Manifesto contra a comercialização do eu
Engraçado como o cheiro do velho, do já passado incomoda. É um embrulho e uma sensação de estômago pesado. O chão me falta e a vista se faz introspectiva dando vazão às memórias. O medo da ciclicidade coagulada sempre foi o meu calcanhar de Aquiles. Como se o novo viesse livre, solto e rápido demais. A leveza do novo é imperceptível, contrastante com o peso grosso e corpulento da mudança. O tempo não muda ou alivia. O tempo intensifica a mudança: onda quebrando na orla, apagando, travestindo, alienando rastros, caminhos e pegadas.

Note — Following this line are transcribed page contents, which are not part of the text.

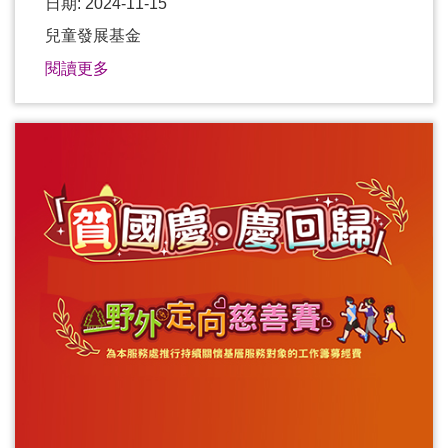
日期: 2024-11-15
兒童發展基金
閱讀更多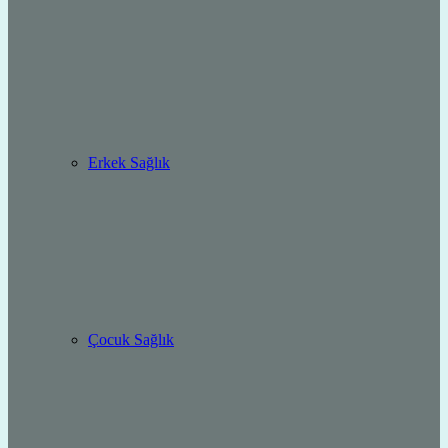
Erkek Sağlık
Çocuk Sağlık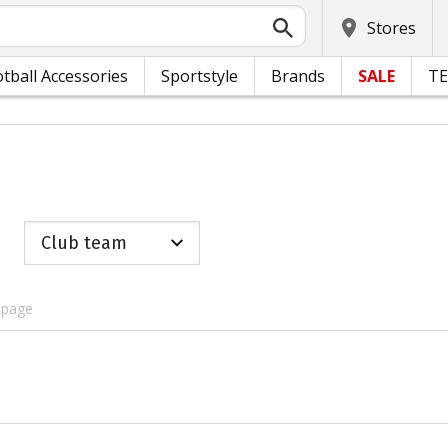
Stores
tball Accessories
Sportstyle
Brands
SALE
T
Club team
 page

Quanto vale um destino? O que é um destino? Todos nós temos um destino ou esse é uma dessas peças de antiquários jogadas no fundo de uma dessas lojas empoeiradas à mercê de um sujeito em massa qualquer?
Às vezes penso se a vida vale à pena; juro que penso. Às vezes eu penso que fui destinado a pensar e essa ação de evocar pensamentos me embrulha o peito mais que o estômago. E de novo dou vazão ao velho, nesses grandes rastros, nessas revoltas orlas: águas de pensamentos. Uma programação penosa...

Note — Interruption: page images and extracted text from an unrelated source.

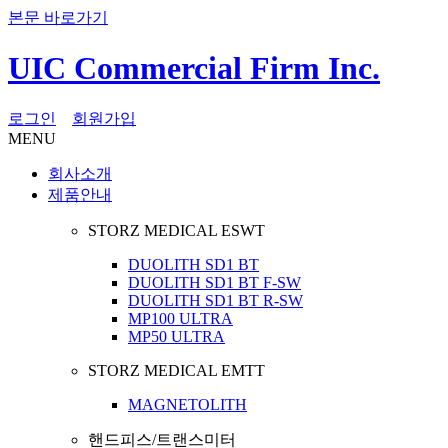
본문 바로가기
UIC Commercial Firm Inc.
로그인
회원가입
MENU
회사소개
제품안내
STORZ MEDICAL ESWT
DUOLITH SD1 BT
DUOLITH SD1 BT F-SW
DUOLITH SD1 BT R-SW
MP100 ULTRA
MP50 ULTRA
STORZ MEDICAL EMTT
MAGNETOLITH
핸드피스/트랜스미터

Intriga-me e atormenta a idéia do “fast-living”. A gente mal nasce e a vida nos dá uma bandeja e diz: “despeje ações, sensações, sentimentos, muitas reações com uma pitada de reflexão. Após isso, mastigue menos, engula tudo bem rápido e sem pensar!” Daí começa uma corrida contra o tempo, vive-se intensamente uma programação do viver o hoje, respirar o agora e vislumbra-se o amanhã? Qual o porquê da pressa?
Viver tem data de validade, data de fabricação ou prazo para troca?Até quando não se é tarde demais para viver? Não falo dos ditos e necessidades de auto-afirmação do ser humano, mas sim da voz voraz de uma sociedade que se torna cada vez mais prematura e completamente descartável. As pessoas não param para ouvir e apreender com quem já viveu e tem para ensinar ou compartilhar uma vida: viver não é mais reciclável! O negócio é ser, seguir uma receita pronta ou simplesmente acontecer. Hoje todo mundo age, todos somos verbos: despojados, diretos e retos. Infelizmente as pessoas se esquecem de analisar, vivenciar os objetos indiretos, preposicionadas e ficam paralisadas com situações intransitivas. Falta um pouco de reflexão. Muitas das vezes o torto e marginal não é tão feio assim.
Muito prazer, eu sou um torto marginalizado! Muitos me chamam de anormal, sentimental e antiquado. Dizem que eu sou demais conservador e aquém do tempo e espaço. Será mesmo? Será que devo acelerar meu relógio biológico e para quê? Na verdade quero aprender a mastigar e entender como não consumir uma vida “hot pocket”. Farto dessa realidade que vai ao micro-ondas em uma porção que vale para três. Cansei dessa felicidade pré-moldada.